Beatrix Cadwalader Jones Farrand (1872-1959) was the first prominent American woman in landscape architecture and bequeathed her large estate to Berkeley in 1955, of which included the Reef Point Gardens Library; her private and business papers and correspondence; and, an endowment for landscape architecture library collections.

The purpose of the endowment is to augment the teaching, research and creative activities of faculty and will be used for graduate student, staff, program support, and support for visiting lecturers, publication funds, and other uses allowed by the University. Currently, the professorship is held by Visiting Professor of Landscape Architecture & Environmental Planning, Philip Williams.

The Sara B. Child Landscape Design Fund
The Sara B. Child Landscape Design Fund is used by CED to support the teaching of landscape design.
The Geraldine Knight Scott Landscape Architecture Fund
Geraldine Knight Scott obtained degree in Landscape Architecture in 1926 then later went on to earn degrees in art and architecture from Cornell University. A strong advocate of travel as a means to increase one’s self-knowledge and appreciation of other cultures, Knight spent twenty-two months in Europe beginning in 1930. She surveyed historic Italian villas through the Academia Della Arts in Rome and explored the famous gardens of France and Spain, also attending the Sorbonne in Paris, where she pursued an interest in housing, studying projects in Germany and Austria. The Geraldine Knight Scott Landscape Architecture Fund supports graduate traveling fellowships in the Department of Landscape Architecture or any successor department within CED. This annual fellowship allows the recipient to undertake a program of travel and study under the guidance of the Department of Landscape Architecture.

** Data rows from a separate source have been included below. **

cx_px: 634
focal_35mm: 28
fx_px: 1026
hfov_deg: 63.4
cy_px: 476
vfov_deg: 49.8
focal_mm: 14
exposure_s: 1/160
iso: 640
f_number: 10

Department of City and Regional Planning

The Carmel P. Friesen Chair in Urban Studies

This chair was endowed by a gift from alums Carmel P. and Howard R. Friesen, matched by the William and Flora Hewlett Foundation. The endowment is used to support the Department of City and Regional Planning in the College of Environmental Design with a specific preference for the field of Urban Studies. Currently the chair is held by Professor of City and Regional Planning, Karen Chapple.

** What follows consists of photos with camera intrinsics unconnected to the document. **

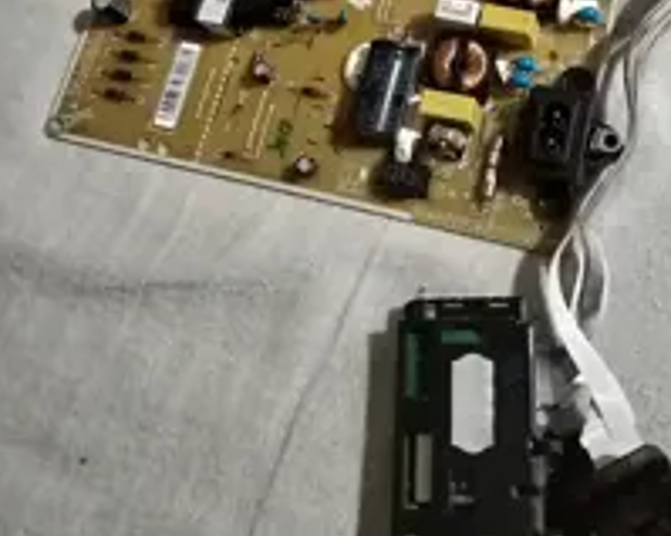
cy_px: -57
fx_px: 1012
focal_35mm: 51
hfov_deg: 36.4
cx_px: 435
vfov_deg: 27.1
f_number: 1.8
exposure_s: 1/25
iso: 1369
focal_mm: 4.75
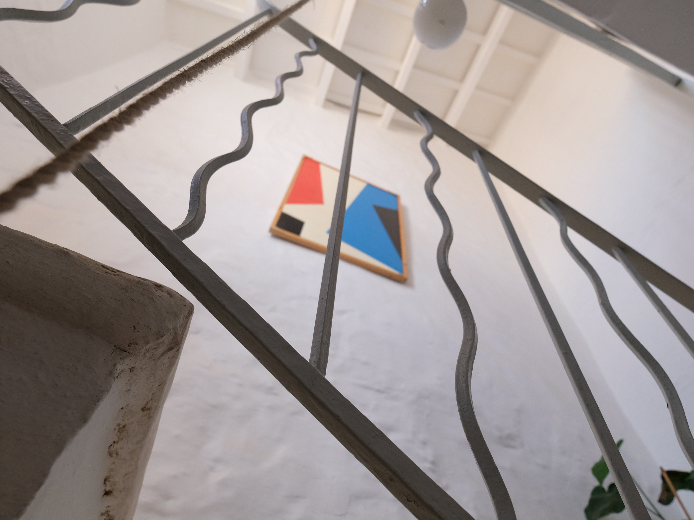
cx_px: 355
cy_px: 277
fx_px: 401
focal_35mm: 20
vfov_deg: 65.9
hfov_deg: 81.7
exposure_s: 1/60
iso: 800
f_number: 4
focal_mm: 10
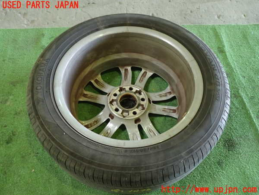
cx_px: 130
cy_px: 98
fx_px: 224
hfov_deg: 60.0
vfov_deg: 46.8
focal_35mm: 30
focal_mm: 5.4
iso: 500
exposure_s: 1/30
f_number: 2.3
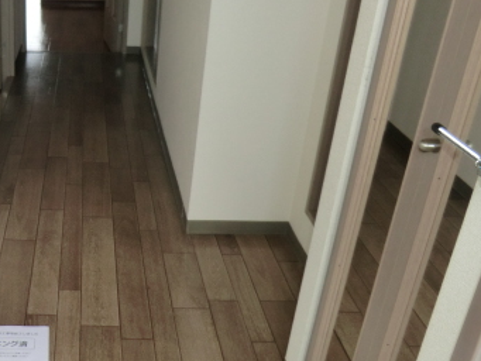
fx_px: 626
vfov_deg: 32.2
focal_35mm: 45
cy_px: 185
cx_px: 66
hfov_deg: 39.6
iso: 80
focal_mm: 4.3
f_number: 3.2
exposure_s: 1/80
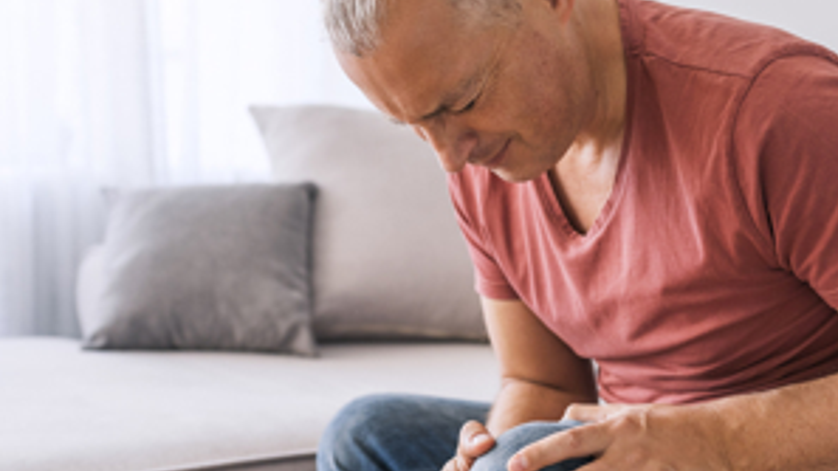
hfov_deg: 37.2
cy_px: 227
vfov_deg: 21.4
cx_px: 463
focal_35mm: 56
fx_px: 1244
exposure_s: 1/125
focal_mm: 35
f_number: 2.8
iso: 400
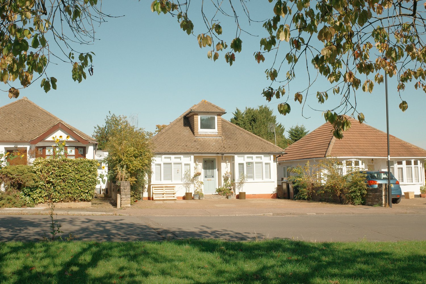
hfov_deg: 54.4
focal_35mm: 35
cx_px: 213
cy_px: 142
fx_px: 414
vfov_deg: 37.9
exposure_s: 1/1000
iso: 200
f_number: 5.6
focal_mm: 18.3
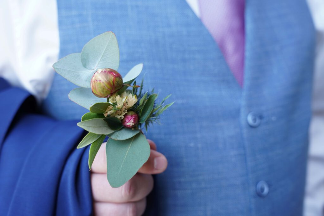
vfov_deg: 30.7
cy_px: 108
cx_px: 162
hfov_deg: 44.7
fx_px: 394
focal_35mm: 44
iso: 200
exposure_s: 1/125
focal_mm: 43.8
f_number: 5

The Theodore B. and Doris Shoong Lee Chair in Real Estate Law and Urban Planning

Ted and Doris Lee endowed the Theodore B. and Doris Shoong Lee Distinguished Professorship in Real Estate Law and Urban Planning, to foster interdisciplinary collaboration between CED and Berkeley Law. The goal of the Professorship is to support the work of a distinguished Visiting Professor who is a practitioner to teach one graduate course per year with a focus on the intersection of real estate, urban planning, and land use/environmental law. The interdisciplinary learning opportunities provided by the Professorship stimulate new veins of intellectual thought necessary for addressing today's complex urban development issues.

The Robert S. Cornish Endowed Chair in Regional Planning

The estate of Robert “Bob” Cornish (B.A. Arch. '51; M.C.P. ' 64) endowed the Robert S. Cornish Endowed Chair in Regional Planning provides to provide for a visiting professorship in regional planning with a distinguished background in practice, who demonstrates a clear and continuing interest in the area of integrated regional planning.

In addition the Robert S. Cornish Endowed Fund in Regional Planning  supports teaching, research, and public service activities associated with the Robert S. Cornish Endowed Chair in Regional Planning.